The code is organized by processing stage:

```
ivt_filter/
├── preprocessing/   # Gap fill, eye selection, smoothing
├── processing/      # Velocity calculation, classification
├── postprocessing/  # Merge fixations, discard short ones
├── evaluation/      # Metrics against ground truth (sample-level + event IoU)
├── config/          # Configuration management
├── strategies/      # Algorithm implementations
└── utils/           # Helper functions
```

Most users just need the CLI (`python -m ivt_filter.cli`).

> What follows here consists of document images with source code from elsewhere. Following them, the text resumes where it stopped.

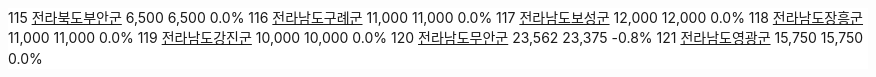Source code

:   <tr class="item">
    <td>115</td>
    <td><a href="/apt/전라북도부안군">전라북도부안군</a></td>
    <td>6,500</td>
    <td>6,500</td>
    <td>0.0%</td>
  </tr>

  <tr class="item">
    <td>116</td>
    <td><a href="/apt/전라남도구례군">전라남도구례군</a></td>
    <td>11,000</td>
    <td>11,000</td>
    <td>0.0%</td>
  </tr>

  <tr class="item">
    <td>117</td>
    <td><a href="/apt/전라남도보성군">전라남도보성군</a></td>
    <td>12,000</td>
    <td>12,000</td>
    <td>0.0%</td>
  </tr>

  <tr class="item">
    <td>118</td>
    <td><a href="/apt/전라남도장흥군">전라남도장흥군</a></td>
    <td>11,000</td>
    <td>11,000</td>
    <td>0.0%</td>
  </tr>

  <tr class="item">
    <td>119</td>
    <td><a href="/apt/전라남도강진군">전라남도강진군</a></td>
    <td>10,000</td>
    <td>10,000</td>
    <td>0.0%</td>
  </tr>

  <tr class="item">
    <td>120</td>
    <td><a href="/apt/전라남도무안군">전라남도무안군</a></td>
    <td>23,562</td>
    <td>23,375</td>
    <td>-0.8%</td>
  </tr>

  <tr class="item">
    <td>121</td>
    <td><a href="/apt/전라남도영광군">전라남도영광군</a></td>
    <td>15,750</td>
    <td>15,750</td>
    <td>0.0%</td>
  </tr>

Developers can import modules directly:

```python
from ivt_filter import compute_olsen_velocity, apply_ivt_classifier
from ivt_filter.postprocessing.merge_fixations import merge_adjacent_fixations
from ivt_filter.evaluation.event_iou import compute_event_iou_metrics

# ... use functions directly
```

---

## References

- Olsen, A. (2012). *The Tobii I-VT Fixation Filter*
- Salvucci, D. D., & Goldberg, J. H. (2000). *Identifying fixations and saccades in eye-tracking protocols*
- Startsev, M., & Zemblys, R. (2022). *Evaluating eye movement event detection: A review of the state of the art*. Behavior Research Methods, 54, 1653–1714. https://doi.org/10.3758/s13428-021-01763-7

---

## License

MIT License. See [LICENSE](LICENSE) for details.